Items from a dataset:
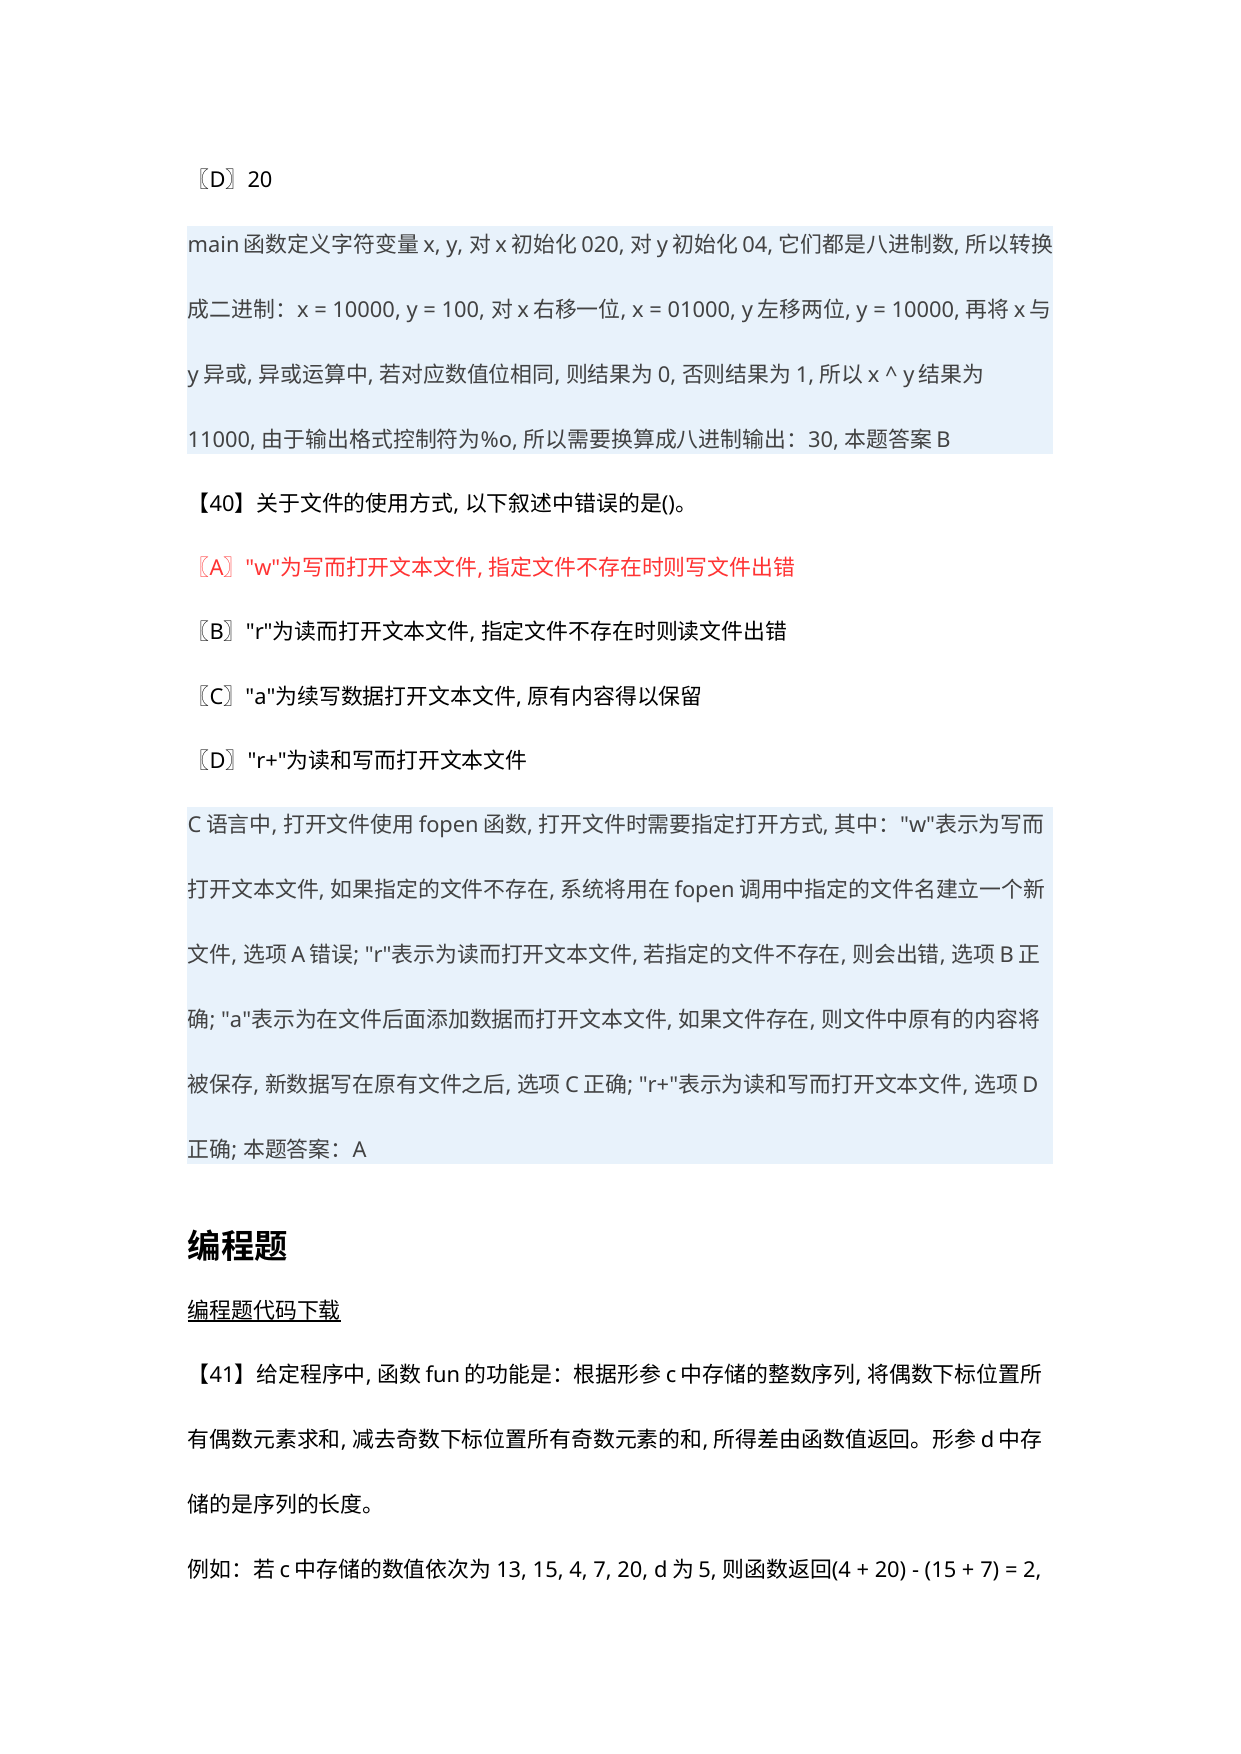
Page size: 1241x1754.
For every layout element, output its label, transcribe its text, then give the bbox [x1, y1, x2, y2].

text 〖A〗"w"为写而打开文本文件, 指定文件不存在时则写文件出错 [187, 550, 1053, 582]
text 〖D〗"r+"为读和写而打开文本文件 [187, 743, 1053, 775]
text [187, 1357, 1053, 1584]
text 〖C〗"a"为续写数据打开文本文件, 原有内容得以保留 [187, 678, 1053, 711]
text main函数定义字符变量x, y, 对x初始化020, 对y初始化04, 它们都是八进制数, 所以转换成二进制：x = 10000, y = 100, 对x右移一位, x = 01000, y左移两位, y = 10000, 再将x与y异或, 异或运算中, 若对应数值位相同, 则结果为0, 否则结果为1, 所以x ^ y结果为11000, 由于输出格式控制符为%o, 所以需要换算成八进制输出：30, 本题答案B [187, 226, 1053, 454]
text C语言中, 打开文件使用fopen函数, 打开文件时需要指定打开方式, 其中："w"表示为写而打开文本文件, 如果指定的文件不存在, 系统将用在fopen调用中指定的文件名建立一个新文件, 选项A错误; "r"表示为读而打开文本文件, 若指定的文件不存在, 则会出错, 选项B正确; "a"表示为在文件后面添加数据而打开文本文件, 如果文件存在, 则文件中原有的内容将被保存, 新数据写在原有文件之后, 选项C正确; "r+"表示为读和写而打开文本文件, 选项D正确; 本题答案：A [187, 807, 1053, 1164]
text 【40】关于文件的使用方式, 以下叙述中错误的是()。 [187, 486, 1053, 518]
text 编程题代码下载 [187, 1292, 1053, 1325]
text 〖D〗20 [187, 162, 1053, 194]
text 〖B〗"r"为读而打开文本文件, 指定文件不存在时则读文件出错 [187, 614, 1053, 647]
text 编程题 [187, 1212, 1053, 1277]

Required action: Since the pictures are not wanted, copy only the text of the records above, exactly.

Response:
Page size: 1241x1754.
For every layout element, output its label, transcribe its text, then give the bbox [x1, y1, x2, y2].

text 〖A〗"w"为写而打开文本文件, 指定文件不存在时则写文件出错 [187, 550, 1053, 582]
text 〖D〗"r+"为读和写而打开文本文件 [187, 743, 1053, 775]
text [187, 1357, 1053, 1584]
text 〖C〗"a"为续写数据打开文本文件, 原有内容得以保留 [187, 678, 1053, 711]
text main函数定义字符变量x, y, 对x初始化020, 对y初始化04, 它们都是八进制数, 所以转换成二进制：x = 10000, y = 100, 对x右移一位, x = 01000, y左移两位, y = 10000, 再将x与y异或, 异或运算中, 若对应数值位相同, 则结果为0, 否则结果为1, 所以x ^ y结果为11000, 由于输出格式控制符为%o, 所以需要换算成八进制输出：30, 本题答案B [187, 226, 1053, 454]
text C语言中, 打开文件使用fopen函数, 打开文件时需要指定打开方式, 其中："w"表示为写而打开文本文件, 如果指定的文件不存在, 系统将用在fopen调用中指定的文件名建立一个新文件, 选项A错误; "r"表示为读而打开文本文件, 若指定的文件不存在, 则会出错, 选项B正确; "a"表示为在文件后面添加数据而打开文本文件, 如果文件存在, 则文件中原有的内容将被保存, 新数据写在原有文件之后, 选项C正确; "r+"表示为读和写而打开文本文件, 选项D正确; 本题答案：A [187, 807, 1053, 1164]
text 【40】关于文件的使用方式, 以下叙述中错误的是()。 [187, 486, 1053, 518]
text 编程题代码下载 [187, 1292, 1053, 1325]
text 〖D〗20 [187, 162, 1053, 194]
text 〖B〗"r"为读而打开文本文件, 指定文件不存在时则读文件出错 [187, 614, 1053, 647]
text 编程题 [187, 1212, 1053, 1277]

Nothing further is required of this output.